Les chiites arabes ont toujours été minoritaires, socialement et politiquement exclus. Le retour en force de l'Islam chiite en Iran a attisé les aspirations de ces populations et inquiété les Gouvernements sunnites de la région.

En dix ans, de 1984 à 2004, le clivage chiite-sunnite est devenu un élément clef du monde musulman de la Méditerranée à l'Indus, même si le « renouveau chiite » 12 ( * ) , qui a accompagné la Révolution islamique iranienne, n'a pas fait tâche d'huile et ne s'est pas traduit, sauf en Iraq mais pour d'autres raisons, par l'accession des chiites au pouvoir.

Cela n'a pas empêché, en décembre 2004, le roi Abdallah II de Jordanie de dénoncer, dans une interview donnée au Washington Post , la menace que constituerait à ses yeux le « croissant chiite ». Or le roi n'est pas un démagogue, mais un dirigeant discret et pondéré, ce qui donne d'autant plus de force à ses propos.

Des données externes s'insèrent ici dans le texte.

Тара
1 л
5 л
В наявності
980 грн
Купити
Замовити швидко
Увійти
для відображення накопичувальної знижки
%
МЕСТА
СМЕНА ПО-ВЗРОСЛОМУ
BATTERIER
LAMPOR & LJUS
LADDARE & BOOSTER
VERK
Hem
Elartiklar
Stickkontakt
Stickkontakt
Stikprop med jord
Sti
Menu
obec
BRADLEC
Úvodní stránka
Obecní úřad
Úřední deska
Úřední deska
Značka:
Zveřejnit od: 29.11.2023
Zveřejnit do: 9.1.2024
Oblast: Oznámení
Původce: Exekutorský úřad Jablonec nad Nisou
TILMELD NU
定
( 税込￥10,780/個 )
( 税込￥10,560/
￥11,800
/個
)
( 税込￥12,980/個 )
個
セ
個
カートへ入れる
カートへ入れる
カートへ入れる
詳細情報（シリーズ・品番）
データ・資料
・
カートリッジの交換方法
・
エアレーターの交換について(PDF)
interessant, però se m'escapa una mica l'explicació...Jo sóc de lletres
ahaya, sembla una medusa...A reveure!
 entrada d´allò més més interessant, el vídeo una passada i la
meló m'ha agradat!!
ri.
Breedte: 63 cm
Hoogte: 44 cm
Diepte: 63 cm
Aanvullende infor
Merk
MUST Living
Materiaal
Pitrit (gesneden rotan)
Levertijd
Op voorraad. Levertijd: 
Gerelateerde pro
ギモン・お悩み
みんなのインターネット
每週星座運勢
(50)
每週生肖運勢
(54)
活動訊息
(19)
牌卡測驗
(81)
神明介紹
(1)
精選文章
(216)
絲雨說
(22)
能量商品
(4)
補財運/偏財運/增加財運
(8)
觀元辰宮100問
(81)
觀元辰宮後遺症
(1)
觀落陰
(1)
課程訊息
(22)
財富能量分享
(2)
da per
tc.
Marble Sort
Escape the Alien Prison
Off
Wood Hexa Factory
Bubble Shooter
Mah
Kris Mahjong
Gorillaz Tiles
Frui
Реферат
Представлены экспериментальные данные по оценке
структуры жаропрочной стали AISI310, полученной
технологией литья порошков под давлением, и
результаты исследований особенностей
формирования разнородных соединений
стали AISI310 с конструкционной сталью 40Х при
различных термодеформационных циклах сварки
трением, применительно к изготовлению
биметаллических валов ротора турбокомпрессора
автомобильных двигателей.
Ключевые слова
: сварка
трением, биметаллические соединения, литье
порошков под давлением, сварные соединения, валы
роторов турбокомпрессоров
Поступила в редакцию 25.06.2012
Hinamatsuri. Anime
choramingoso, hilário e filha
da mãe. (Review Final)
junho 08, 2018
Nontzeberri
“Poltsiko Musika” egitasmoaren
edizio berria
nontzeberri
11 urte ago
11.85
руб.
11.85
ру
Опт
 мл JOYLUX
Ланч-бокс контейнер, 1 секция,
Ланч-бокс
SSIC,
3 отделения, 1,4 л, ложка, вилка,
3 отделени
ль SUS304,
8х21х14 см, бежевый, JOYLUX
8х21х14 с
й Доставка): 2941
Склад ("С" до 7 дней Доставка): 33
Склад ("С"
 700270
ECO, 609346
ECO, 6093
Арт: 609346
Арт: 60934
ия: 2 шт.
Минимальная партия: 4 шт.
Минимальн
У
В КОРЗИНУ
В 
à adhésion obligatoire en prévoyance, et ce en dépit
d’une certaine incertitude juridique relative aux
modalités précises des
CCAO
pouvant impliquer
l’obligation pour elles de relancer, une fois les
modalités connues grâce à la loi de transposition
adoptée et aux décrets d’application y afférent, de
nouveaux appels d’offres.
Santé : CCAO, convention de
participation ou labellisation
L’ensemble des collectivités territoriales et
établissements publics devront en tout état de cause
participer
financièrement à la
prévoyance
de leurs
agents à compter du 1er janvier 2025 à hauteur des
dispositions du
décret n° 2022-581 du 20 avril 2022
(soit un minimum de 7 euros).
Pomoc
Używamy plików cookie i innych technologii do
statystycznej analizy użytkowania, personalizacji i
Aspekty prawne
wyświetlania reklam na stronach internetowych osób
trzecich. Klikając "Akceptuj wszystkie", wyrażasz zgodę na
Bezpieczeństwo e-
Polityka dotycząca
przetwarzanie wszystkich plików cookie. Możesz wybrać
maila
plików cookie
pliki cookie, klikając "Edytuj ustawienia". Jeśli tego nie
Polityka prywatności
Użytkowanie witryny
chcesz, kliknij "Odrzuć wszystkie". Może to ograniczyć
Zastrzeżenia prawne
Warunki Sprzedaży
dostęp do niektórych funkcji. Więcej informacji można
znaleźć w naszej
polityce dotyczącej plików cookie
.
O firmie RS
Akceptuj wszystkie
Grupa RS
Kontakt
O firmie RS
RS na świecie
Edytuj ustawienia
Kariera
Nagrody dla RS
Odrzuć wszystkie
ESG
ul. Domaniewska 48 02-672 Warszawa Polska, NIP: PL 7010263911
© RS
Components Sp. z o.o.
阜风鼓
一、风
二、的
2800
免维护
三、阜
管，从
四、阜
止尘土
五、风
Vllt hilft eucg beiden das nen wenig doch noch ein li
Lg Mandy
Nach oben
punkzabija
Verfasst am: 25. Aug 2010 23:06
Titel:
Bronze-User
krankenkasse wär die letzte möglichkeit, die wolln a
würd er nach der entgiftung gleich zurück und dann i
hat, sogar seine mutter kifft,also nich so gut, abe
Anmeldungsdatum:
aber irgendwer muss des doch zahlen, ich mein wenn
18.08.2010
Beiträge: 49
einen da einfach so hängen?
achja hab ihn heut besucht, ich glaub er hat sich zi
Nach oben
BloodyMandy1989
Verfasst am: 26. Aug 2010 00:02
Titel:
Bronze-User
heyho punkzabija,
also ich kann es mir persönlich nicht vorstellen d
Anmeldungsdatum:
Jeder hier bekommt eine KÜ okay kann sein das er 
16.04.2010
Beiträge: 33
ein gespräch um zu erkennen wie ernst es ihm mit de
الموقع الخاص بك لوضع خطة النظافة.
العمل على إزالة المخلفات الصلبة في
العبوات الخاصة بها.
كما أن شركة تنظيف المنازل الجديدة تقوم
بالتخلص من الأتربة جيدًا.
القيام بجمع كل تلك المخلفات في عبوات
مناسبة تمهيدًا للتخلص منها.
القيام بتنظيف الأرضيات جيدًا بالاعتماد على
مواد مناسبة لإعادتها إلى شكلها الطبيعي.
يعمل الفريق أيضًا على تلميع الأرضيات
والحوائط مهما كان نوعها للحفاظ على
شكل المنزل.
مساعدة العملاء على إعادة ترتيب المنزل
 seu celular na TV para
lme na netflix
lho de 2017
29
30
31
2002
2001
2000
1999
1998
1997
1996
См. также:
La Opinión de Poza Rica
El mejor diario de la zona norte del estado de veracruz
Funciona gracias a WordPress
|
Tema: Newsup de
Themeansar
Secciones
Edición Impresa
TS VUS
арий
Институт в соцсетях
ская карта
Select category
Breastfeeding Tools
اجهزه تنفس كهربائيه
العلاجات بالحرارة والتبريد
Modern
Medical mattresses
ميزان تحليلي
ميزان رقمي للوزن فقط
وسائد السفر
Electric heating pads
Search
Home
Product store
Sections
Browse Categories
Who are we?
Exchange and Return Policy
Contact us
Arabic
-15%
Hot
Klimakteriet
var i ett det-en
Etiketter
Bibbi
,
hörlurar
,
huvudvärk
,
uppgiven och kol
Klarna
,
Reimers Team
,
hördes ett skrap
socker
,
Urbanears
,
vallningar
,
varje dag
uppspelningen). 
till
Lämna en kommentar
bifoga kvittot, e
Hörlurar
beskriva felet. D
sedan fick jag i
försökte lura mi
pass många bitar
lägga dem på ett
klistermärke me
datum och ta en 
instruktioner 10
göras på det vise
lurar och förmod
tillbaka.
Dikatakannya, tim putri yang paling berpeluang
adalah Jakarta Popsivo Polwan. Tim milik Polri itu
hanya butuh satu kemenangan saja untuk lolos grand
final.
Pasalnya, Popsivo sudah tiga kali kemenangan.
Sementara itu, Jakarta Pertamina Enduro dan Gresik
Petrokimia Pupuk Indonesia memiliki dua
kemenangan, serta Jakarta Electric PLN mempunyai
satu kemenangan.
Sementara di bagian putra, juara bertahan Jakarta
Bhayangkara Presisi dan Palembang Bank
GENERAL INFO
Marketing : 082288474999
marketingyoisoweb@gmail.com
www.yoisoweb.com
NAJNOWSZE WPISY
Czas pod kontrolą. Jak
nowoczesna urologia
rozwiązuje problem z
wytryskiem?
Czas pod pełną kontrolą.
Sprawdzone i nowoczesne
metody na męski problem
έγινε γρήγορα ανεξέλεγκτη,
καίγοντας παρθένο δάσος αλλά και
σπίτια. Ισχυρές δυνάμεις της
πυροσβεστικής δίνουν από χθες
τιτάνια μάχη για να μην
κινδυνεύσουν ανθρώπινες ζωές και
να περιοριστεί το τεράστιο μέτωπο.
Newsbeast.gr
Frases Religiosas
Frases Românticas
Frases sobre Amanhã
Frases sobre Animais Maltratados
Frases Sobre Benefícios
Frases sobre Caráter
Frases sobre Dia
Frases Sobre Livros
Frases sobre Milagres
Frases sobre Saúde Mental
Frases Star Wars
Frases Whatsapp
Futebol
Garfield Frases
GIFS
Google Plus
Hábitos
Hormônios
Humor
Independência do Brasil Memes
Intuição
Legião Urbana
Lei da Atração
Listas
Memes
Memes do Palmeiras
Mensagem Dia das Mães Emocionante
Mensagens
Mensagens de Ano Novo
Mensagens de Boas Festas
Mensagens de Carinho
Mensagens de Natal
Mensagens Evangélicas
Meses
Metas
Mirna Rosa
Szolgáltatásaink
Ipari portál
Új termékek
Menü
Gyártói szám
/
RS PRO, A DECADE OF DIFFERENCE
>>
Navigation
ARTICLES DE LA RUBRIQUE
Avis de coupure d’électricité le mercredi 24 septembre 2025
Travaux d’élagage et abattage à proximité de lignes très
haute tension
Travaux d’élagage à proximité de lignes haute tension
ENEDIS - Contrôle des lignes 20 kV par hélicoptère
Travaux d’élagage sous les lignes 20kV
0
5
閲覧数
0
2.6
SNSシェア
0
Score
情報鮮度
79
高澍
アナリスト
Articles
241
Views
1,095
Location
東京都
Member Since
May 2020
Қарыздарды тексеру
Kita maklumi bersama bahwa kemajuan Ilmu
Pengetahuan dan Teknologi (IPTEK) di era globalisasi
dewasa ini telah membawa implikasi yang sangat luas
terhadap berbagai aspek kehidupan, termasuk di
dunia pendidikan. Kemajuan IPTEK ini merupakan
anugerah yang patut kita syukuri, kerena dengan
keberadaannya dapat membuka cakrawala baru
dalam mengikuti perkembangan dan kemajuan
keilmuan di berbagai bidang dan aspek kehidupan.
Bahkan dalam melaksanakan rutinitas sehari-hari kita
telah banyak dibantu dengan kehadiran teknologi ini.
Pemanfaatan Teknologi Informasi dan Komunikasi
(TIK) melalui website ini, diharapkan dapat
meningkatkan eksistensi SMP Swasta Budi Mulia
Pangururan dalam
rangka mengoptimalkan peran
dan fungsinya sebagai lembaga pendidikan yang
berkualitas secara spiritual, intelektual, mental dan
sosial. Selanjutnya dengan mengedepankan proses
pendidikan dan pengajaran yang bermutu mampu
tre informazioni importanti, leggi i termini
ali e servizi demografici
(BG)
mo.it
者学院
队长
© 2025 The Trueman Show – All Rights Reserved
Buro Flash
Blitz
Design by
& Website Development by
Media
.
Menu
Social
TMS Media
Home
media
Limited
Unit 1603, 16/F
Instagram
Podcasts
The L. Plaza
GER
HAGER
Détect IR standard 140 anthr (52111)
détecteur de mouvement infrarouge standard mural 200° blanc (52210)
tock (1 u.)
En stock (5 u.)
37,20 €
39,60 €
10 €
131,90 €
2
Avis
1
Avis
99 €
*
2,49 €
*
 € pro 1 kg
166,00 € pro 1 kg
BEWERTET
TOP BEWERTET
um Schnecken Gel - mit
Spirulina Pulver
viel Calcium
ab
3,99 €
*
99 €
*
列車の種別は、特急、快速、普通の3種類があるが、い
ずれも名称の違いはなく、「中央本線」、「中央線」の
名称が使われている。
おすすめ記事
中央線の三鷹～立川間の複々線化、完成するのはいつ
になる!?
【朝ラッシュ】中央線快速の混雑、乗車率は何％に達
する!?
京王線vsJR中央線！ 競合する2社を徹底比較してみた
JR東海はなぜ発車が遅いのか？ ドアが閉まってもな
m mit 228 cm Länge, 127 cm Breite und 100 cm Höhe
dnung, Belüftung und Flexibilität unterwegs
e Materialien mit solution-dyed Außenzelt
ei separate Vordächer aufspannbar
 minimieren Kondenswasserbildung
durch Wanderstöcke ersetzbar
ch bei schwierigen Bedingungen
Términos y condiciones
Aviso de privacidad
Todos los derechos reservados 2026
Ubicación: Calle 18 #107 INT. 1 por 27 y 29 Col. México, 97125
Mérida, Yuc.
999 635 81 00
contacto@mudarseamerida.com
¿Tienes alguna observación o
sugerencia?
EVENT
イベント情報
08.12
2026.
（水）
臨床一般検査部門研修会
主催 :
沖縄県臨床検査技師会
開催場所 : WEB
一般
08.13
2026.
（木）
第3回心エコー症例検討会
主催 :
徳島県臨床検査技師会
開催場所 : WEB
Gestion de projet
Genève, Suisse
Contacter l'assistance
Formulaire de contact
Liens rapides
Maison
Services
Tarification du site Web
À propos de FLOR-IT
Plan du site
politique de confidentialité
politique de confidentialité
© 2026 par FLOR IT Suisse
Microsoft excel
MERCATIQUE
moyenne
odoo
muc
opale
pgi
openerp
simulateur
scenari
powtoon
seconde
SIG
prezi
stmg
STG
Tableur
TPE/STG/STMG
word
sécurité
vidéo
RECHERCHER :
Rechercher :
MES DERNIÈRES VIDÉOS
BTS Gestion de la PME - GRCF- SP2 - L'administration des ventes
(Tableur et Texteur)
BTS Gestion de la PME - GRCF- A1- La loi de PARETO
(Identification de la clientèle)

On peut conclure, avec Olivier Roy, que « la question chiite devient dominante » et que le nationalisme arabe, à défaut de succès dans la défense de la cause palestinienne, tend à se transformer en une défense du sunnisme contre le chiisme, ce qui représente bien une « évolution tectonique » dans le « grand Moyen-Orient » 13 ( * ) .

Source : « le dessous des cartes - Atlas d'un monde qui change - Tallandier 2009 - Jean-Christophe Victor - Virginie Raisson - Frank Tétart

* 9 Voir François Thual, Géopolitique du Chiisme - Arléa 1995 - Olivier Roy : le croissant et le chaos - Hachette 2007 p. 127 et suiv. ainsi que du même auteur interview dans la revue « Moyen-Orient » n° 1 août-septembre 2009 p. 6.

* 10 Pour mémoire, les quatre premiers califes qui ont succédé à Mahomet (ou « califes bien guidés ») sont : Abû Bakr (632-634) qui était son beau-père, Omar ibn al-Khattab (634-644), l'un de ses plus fidèles lieutenants, Uthman ben Affan (644-656) et Ali Ibn Abi Talib (656-661) gendre et cousin du prophète. Leur succession n'est pas héréditaire et ils sont élus.

Pour les chiites duodécimains (majoritaires) après Mohammed et sa fille Fatima, la ligne de succession compte douze « imams » issus de la famille de Ali Ibn Abi Talib à Muhammad Al-Mahdi, plus connu sous le nom d'imam caché, car il ne serait pas mort, mais se serait « occulté » en 868 et son retour marquerait la fin des temps. Chaque Imam est le fils du précédent (sauf le troisième Hussayn qui était le frère du deuxième, Hasan, tous deux étant fils d'Ali). Les chiites ismaéliens d'Inde et d'Asie centrale ne reconnaissent que sept imams et les zaydites du Yémen, cinq. Les Alevis de Turquie, les Alaouites de Syrie et les Druzes du Liban, d'Israël et de Syrie se rattachent à la famille chiite, mais se distinguent par des croyances et des usages particuliers. La lignée des imams successeurs du prophète et guides spirituels de la communauté islamique s'arrête ainsi au IX ème siècle. Il faut distinguer ces imans des simples im a ms qui, dans la religion sunnite, dirigent la prière et sont, à l'instar des pasteurs protestants, désignés par la communauté des croyants. Chez les chiites duodécimains, ces directeurs de prières portent le nom de mollahs ou d'ayatollahs et font partie d'un clergé.

Les sunnites reconnaissent non pas l'imamat, mais le califat, qui lui aussi est héréditaire. Plusieurs califats ont existé depuis la fondation de l'Islam, à la suite des luttes que se livrèrent les différents prétendants au titre de successeur de Mahomet, après les quatre premiers califes. Les plus importants sont les califats Omeyyades de Damas (661-750), les Abbassides (750-1517), le califat ottoman (1517-1924). Mustafa Kamal Atatürk abolit officiellement l'institution du califat en 1924, deux ans après celle du sultanat. Le dernier et 101 eme calife en partant d'Abû Bakr s'appelait Abdul Mejiid. Il est mort à Paris en 1944 et fut enterré à Médine.

* 11 François Thual, op. citée p. 101

* 12 Voir Vali Nasr : « le renouveau chiite » - Demopolis 2008

* 13 Le « grand Moyen-Orient » est un terme utilisé par le Président Georges W. Bush et son administration pour désigner un espace s'étendant du Maghreb à la Mauritanie, au Pakistan et à l'Afghanistan, en passant par la Turquie, le Machrek et l'ensemble de la péninsule arabe.